There's a rising "creative middle class" -- Patreon raises $15M to make sure those artists get paid
Jack Conte, singer of the band Pomplamoose, just got his monthly check from YouTube, and it's nothing to write home about. His band's videos were viewed 3.5 million times last month, but all he and bandmate Nataly Dawn have to show for it is $149.
We've heard this story so many times before that it's no longer shocking. But instead of writing yet another angry blog post about how technology is ruining music, Conte decided to do something real about it.
A little over a year ago, Conte started a platform called Patreon which allows musicians, writers, cartoonists, and other creators to solicit donations for their work. What differentiates it from Kickstarter or other traditional crowdfunding sites is that users essentially "subscribe" to their favorite creators, paying as little as $1 per month or per work.
When I first spoke to Conte about the service, I was intrigued but skeptical. It's hard enough to convince users to pay monthly fees for services like Spotify, which offer millions of songs, let alone individual subscriptions to artists.

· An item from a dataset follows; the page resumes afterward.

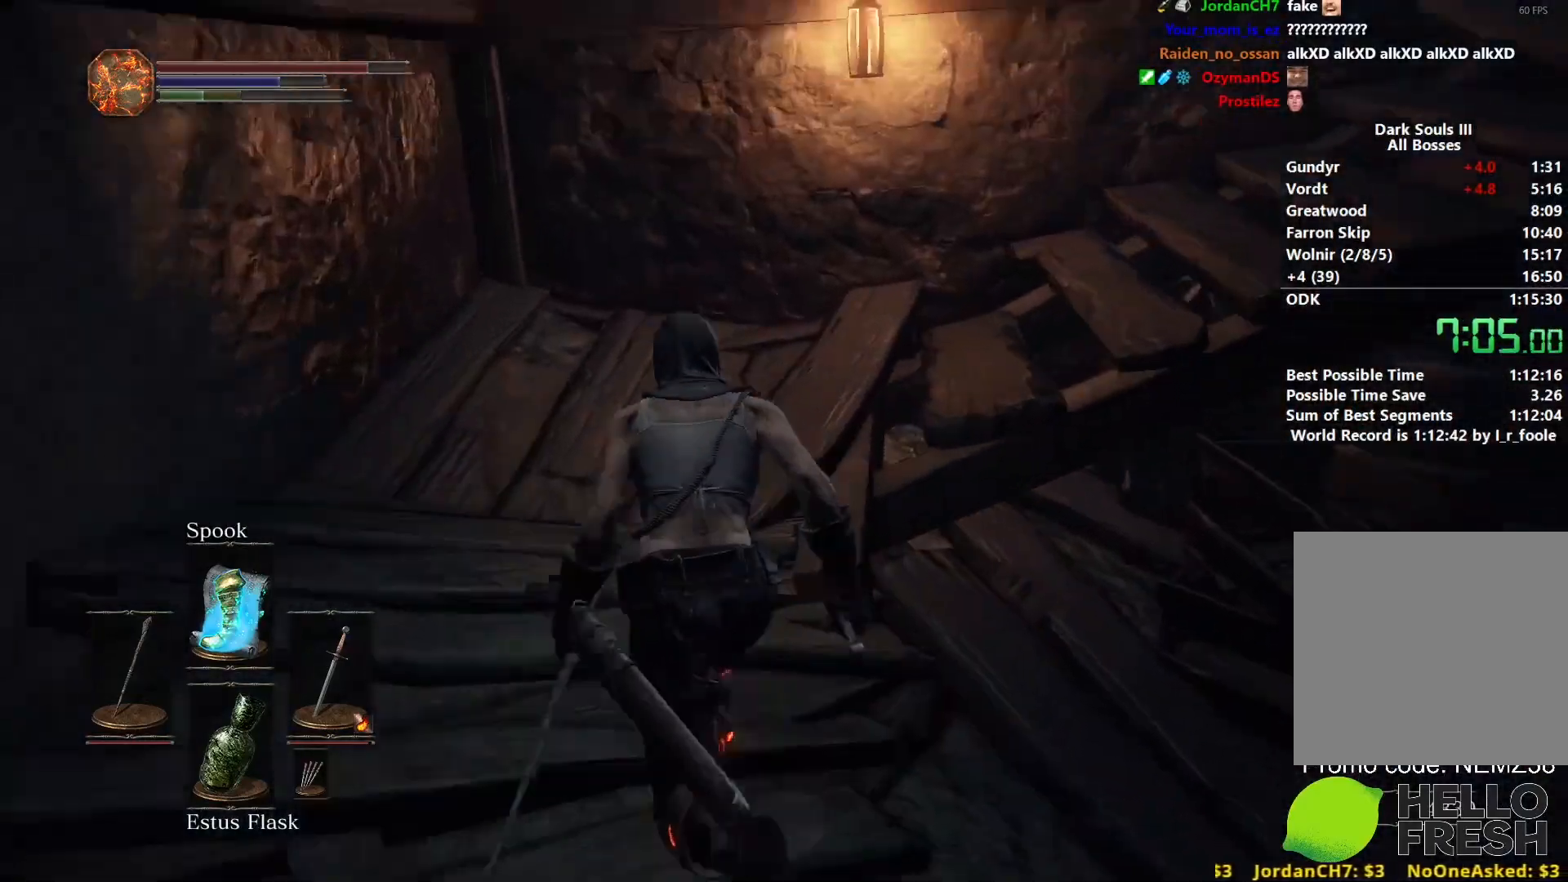
{"buttons": [], "left_stick": "up", "right_stick": "right", "events": [[283, "B", "up"]]}
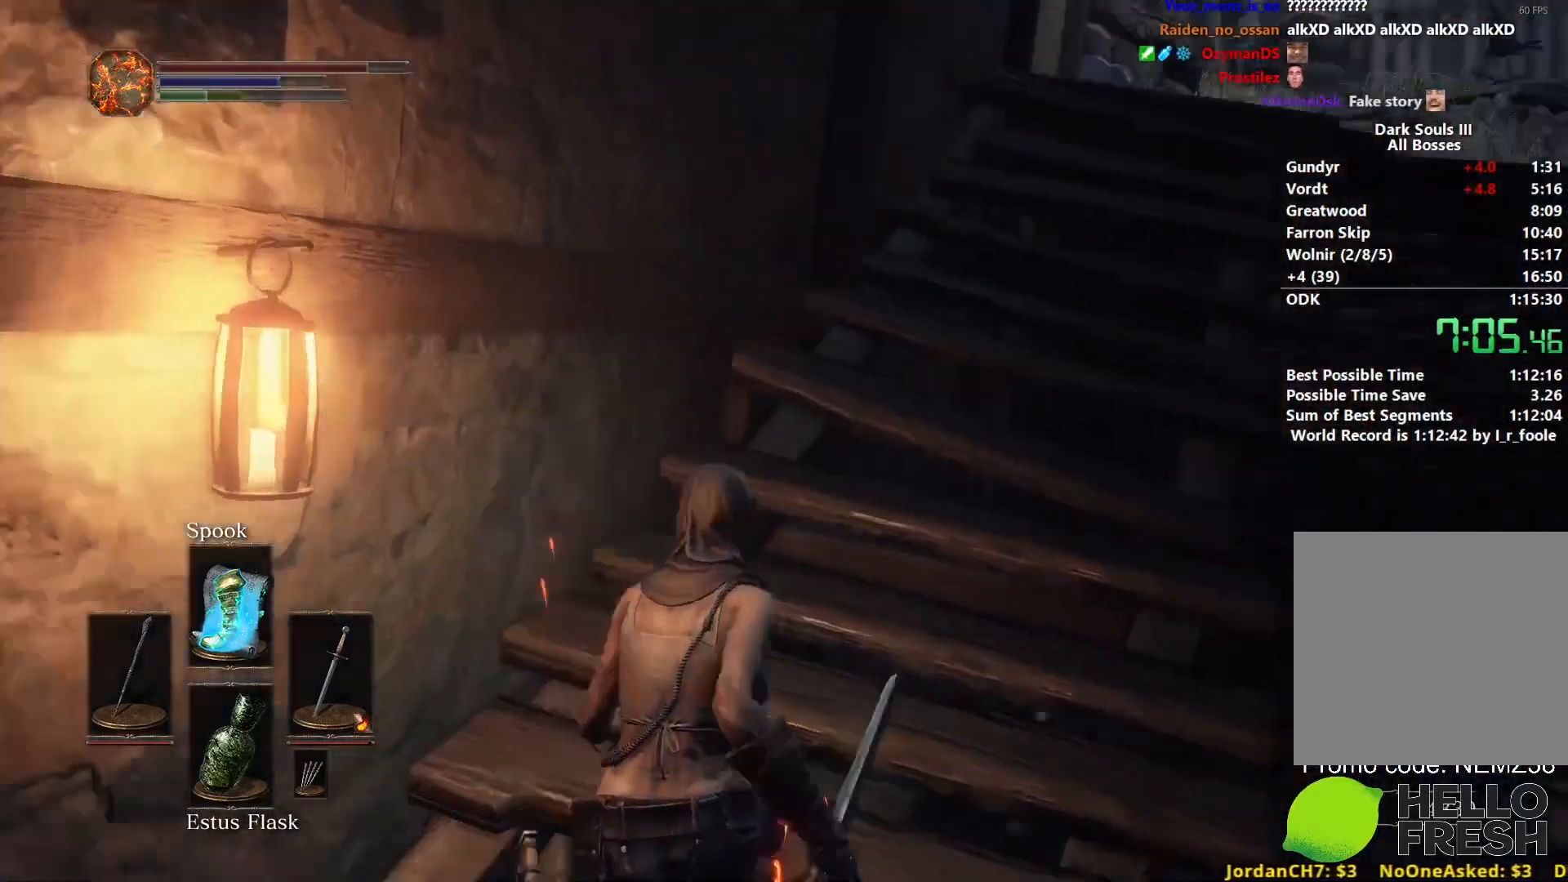
{"buttons": [], "left_stick": "up", "right_stick": "down-right", "events": [[17, "right_stick", "down-right"]]}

But here's the crazy thing about Patreon: It actually works, and Conte has the metrics to prove it. I'm not the only one paying attention: Today, Patreon announced a $15 million Series A round from a murderer's row of VC firms and angels, including Index Ventures, Charles River Ventures, SV Angel*, Reddit cofounder Alexis Ohanian, and ex-PayPal President David Marcus.
Patreon's revenue has grown tenfold over the past ten months, and it signs up 180 new creators every day. Since launching in May 2013, it's sent over $2 million to the 25,000 creators using the service, and $1 million of that came in the last 2 months. Sure, that's only $80 per creator, but like in any creative field there are winners and losers. "One of our most successful web comic writers has 150,000 daily readers, making $8,000 a month," Conte says.
Conte himself is living proof that Patreon works: Back to that YouTube check: While the platform's ads only netted the band $149, he tells me Pomplamoose makes "$5,000 per thing" it releases on Patreon.
Of course, Pomplamoose was already a popular band before Conte launched the platform, so the fact that they're doing well isn't so surprising. But Patreon isn't just a way for already-established bands to earn their keep.
"You have this emerging creative class right now," Conte says. We're moving out of the dichotomy of 'rich and famous' and 'starving artists.' It still exists but there's this whole new middle class -- sustainable, successful, small business artists."
The big question I returned to, and one that was asked by almost every investor Conte spoke to, was how big is the market for people who still pay for music? Even as Spotify continues to grow, its percentage of paid users has remained steady at only 25 percent. Sure, Patreon has seen massive growth now, but what about all those people (especially youngsters) for whom paying for media is as foreign and outdated as the 8-Track?
In the new media economy, there are more creators than ever and more availability of free content, meaning there's inevitably less money to go around. But if Conte is right, and his site's promising early metrics bear out, then at the very least the distribution of that cash will be much more equitable, leading to that "creative middle class" he talks about.
Here's how we size the market. YouTube's population size is one billion uniques a month. If we were to saturate that market alone and no other market, we look at the number of creators that we have, then the number of creators that are on YouTube, then we look at what the overall conversation rate between subscribers that they have and the number of patrons they have. And we know how much they are paying on average -- $9 per month, or $7 per thing. If we saturate the YouTube market, it's a big number. Big enough for investors to be interested.
Starting a band or a blog will always be a high-risk endeavor, as it should be -- not everyone is cut out to make it in these businesses. But if nothing else, Patreon's model will give artists the opportunity to make a decent living even if they aren't one of the tiny, tiny percentage of creators who are lucky and savvy enough to become the next Lady Gaga.
(*Disclosure: SV Angel and Stan Chudnovsky are investors in both Patreon and Pando.)